Nachwachsender Rohstoff als Heizmaterial
Die Grundschule Mintraching wird seit zwei Jahren mit Hackschnitzel beheizt. Bei der Firma Vilsmeier erfuhren die Schüler, wie diese hergestellt werden.
Moosham. Wow! So große Fahrzeuge! Staunend stehen wir am Holzlagerplatz der Firma Albert Vilsmeier, als Prozessor, Hacker und Schlepper ihren Dienst versehen. Der Prozessor ist eine Maschine, die Baumstämme greift, fällt und in Stücke zersägt. Man kann sogar elektronisch einstellen, wie lang diese Stücke sein sollen. Der Prozessor gehört Georg Zirngibl, einem Freund von Albert Vilsmeier. Er bedient diese Maschine auch. Nachdem die Bäume aufbereitet wurden, werden sie zum Lagerplatz transportiert. Dort trocknet das Holz, denn je trockener das Holz ist, umso mehr Energie kann daraus gewonnen werden.

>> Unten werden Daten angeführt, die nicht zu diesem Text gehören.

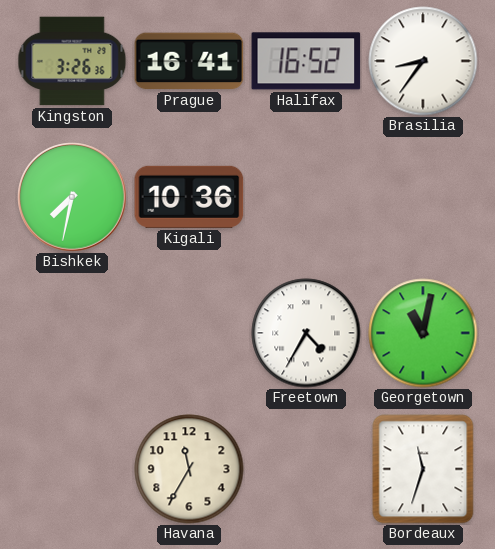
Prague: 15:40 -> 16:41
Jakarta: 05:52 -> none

Der Hacker ist eine Maschine, die eine riesige Walze mit scharfen Messern besitzt und Baumstämme mit einem Durchmesser von bis zu 80 Zentimetern zu Hackschnitzeln zerkleinern kann. Das macht einen enormen Lärm. Georg Zirngibl, der den Häcksler überwiegend bedient, steuert den Hacker vom Cockpit eines modernen Schleppers aus. Dabei sitzt er so hoch, dass er immer den Überblick behält. Die Hackschnitzel werden gleich auf einen bereitstehenden Anhänger, der an die 35 Schüttraummeter Hackschnitzel aufnehmen kann, geblasen.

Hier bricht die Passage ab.